The first contestant in the derby was Dan Uggla, whom I love just for his name, plus I’m partial to hard-nosed guys who make the most of their shot. Uggla, in case you don’t know or remember, labored in the Diamondbacks minor league system for years until he was left unprotected by them and went to Florida in the Rule V draft in 2006. That same year he was picked to be a reserve on the All-Star team, and has torn up the league since. He broke the ice immediately with a blast to left, and racked up a respectable 6 homers in his first round.

In between almost every hitter (or at least each pair), there are commercial breaks in the TV coverage, so for people in the stands there are all kinds of other filler, including video montages, various people being given charity awards and such, and little interviews with players. The on-field host for the event was Michael Kay, and at one point he interviewed Mariano Rivera. Mo is so soft-spoken half the time you cannot make out what he says anyway, and this time there was no chance since the fans broke into a quite loud and unified “Mariano” chant.

The man who would get the most and loudest chants of the night though was not a Yankee. Oh sure, there was a very strong chorus of “ass-hole, ass-hole” at the umpire who ruled that one ball which was going to fall short of the wall, but which was grabbed by a fan Jeffrey Maier style, was not a home run. But the thing that really raised goosebumps was the hitting of Josh Hamilton.

Hamilton is already MLB’s feel-good story of the year. A 1999 draftee, with a near-$4M signing bonus, he was working his way through the minors with his parents in tow in an RV. They had quit their jobs to follow his career. But a car accident resulted in injuries for his mother and his parents headed home to recuperate. On his own, Hamilton ended up falling into drug addiction, and then out of baseball from 2002 through 2005. He worked his way back, then was left unprotected by the then-Devil Rays and was taken by the Cubs in the Rule V draft.
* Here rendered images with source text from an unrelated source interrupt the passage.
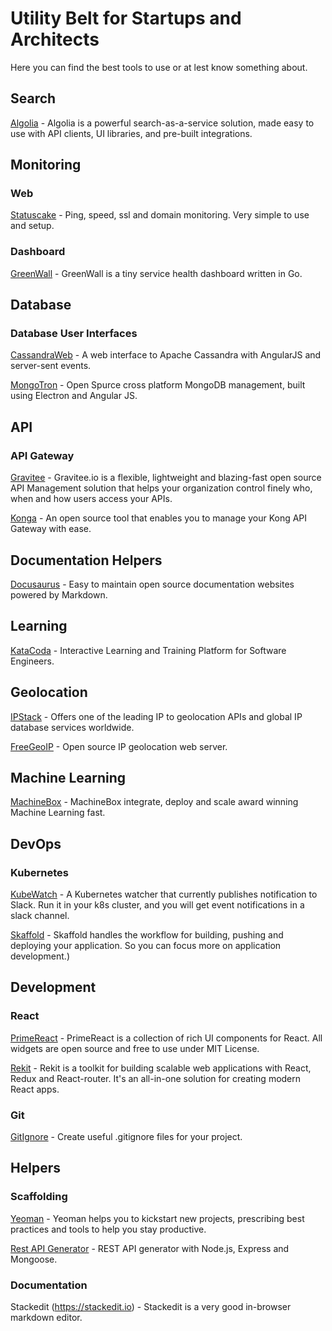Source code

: # Utility Belt for Startups and Architects
Here you can find the best tools to use or at lest know something about.

## Search
[Algolia](https://www.algolia.com) - Algolia is a powerful search-as-a-service solution, made easy to use with API clients, UI libraries, and pre-built integrations. 

## Monitoring

### Web
[Statuscake](https://www.statuscake.com) - Ping, speed, ssl and domain monitoring. Very simple to use and setup. 

### Dashboard
[GreenWall](https://github.com/mtojek/greenwall) - GreenWall is a tiny service health dashboard written in Go.


## Database 

### Database User Interfaces
[CassandraWeb](https://github.com/avalanche123/cassandra-web) - A web interface to Apache Cassandra with AngularJS and server-sent events.

[MongoTron](http://mongotron.io) - Open Spurce cross platform MongoDB management, built using Electron and Angular JS.

## API

### API Gateway
[Gravitee](https://gravitee.io) - Gravitee.io is a flexible, lightweight and blazing-fast open source API Management solution that helps your organization control finely who, when and how users access your APIs.

[Konga](https://pantsel.github.io/konga/) - An open source tool that enables you to manage your Kong API Gateway with ease.

## Documentation Helpers
[Docusaurus](https://docusaurus.io) - Easy to maintain open source documentation websites powered by Markdown.

## Learning
[KataCoda](https://www.katacoda.com) - Interactive Learning and Training Platform for Software Engineers.

## Geolocation

[IPStack](https://ipstack.com) - Offers one of the leading IP to geolocation APIs and global IP database services worldwide.

[FreeGeoIP](https://github.com/fiorix/freegeoip) - Open source IP geolocation web server.

## Machine Learning

[MachineBox](https://machinebox.io) - MachineBox integrate, deploy and scale award winning Machine Learning fast.

## DevOps

### Kubernetes

[KubeWatch](https://github.com/bitnami-labs/kubewatch) - A Kubernetes watcher that currently publishes notification to Slack. Run it in your k8s cluster, and you will get event notifications in a slack channel.

[Skaffold](https://skaffold.dev/) - Skaffold handles the workflow for building, pushing and deploying your application. So you can focus more on application development.)

## Development

### React

[PrimeReact](https://www.primefaces.org/primereact/) - PrimeReact is a collection of rich UI components for React. All widgets are open source and free to use under MIT License.

[Rekit](http://rekit.js.org/) - Rekit is a toolkit for building scalable web applications with React, Redux and React-router. It's an all-in-one solution for creating modern React apps.

### Git

[GitIgnore](https://www.gitignore.io/) - Create useful .gitignore files for your project.

## Helpers

### Scaffolding

[Yeoman](https://yeoman.io/) - Yeoman helps you to kickstart new projects, prescribing best practices and tools to help you stay productive.

[Rest API Generator](https://github.com/diegohaz/rest) - REST API generator with Node.js, Express and Mongoose.

### Documentation

Stackedit (https://stackedit.io) - Stackedit is a very good in-browser markdown editor.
He’s bumped around a bit since then, but as a Texas Ranger this year he has been phenomenal, winning the starting center field job out of spring training and tearing up the place since.

We saw almost every major league team represented among the fans tonight. I never did see anyone wearing either Diamondbacks or Washington Nationals gear, and for the AL we saw no one with Seattle Mariners, Oakland A’s, or LA Angels stuff. I imagine we’ll see more of them tomorrow, but at least 50% if not more of those in attendance were Yankees and Mets fans. Since there was neither a Yankee nor a Met in the derby, the crowd quickly adopted Hamilton as our own, when one of the first homers he hit banged off the BACK WALL OF THE BLEACHERS. That got him a standing ovation, and while people were still on their feet for that, he hit one that hit the BANK OF AMERICA sign! Five hundred feet.

He hit them into every part of the ballpark. The upper deck in right. The bullpen. The “black.” He was also the hitter who came closest to hitting the “HIT IT HERE” sign, which if he had would have meant MasterCard had to pay some lucky fan a million dollars. He never did hit it, but he came within 50 feet of it, and the crowd stayed on their feet for most of his incredible 28 homers in the first round, a new single-round record for the HR Derby. Between pitches, he received one of the greatest honors a Yankee Stadium crowd can bestow, which is the rhythmic chanting of one’s name. For about a half hour or so, Josh Hamilton was adopted as an honorary Yankee.

The rest was mostly anti-climax, fun but not the incredible show-stopping performance that Hamilton’s first round was. In the end, too, because of the way the derby rounds work, Hamilton lost the final round to Justin Morneau, 5-3. Morneau is the guy I was betting on (though not with actual money…), so that is kind of neat. But in the end I was as won over by Hamilton as anyone.

Now we hope he smashes a couple more balls like that in tomorrow’s game. More to come! I’m going to FanFest and then to the All Star Game itself!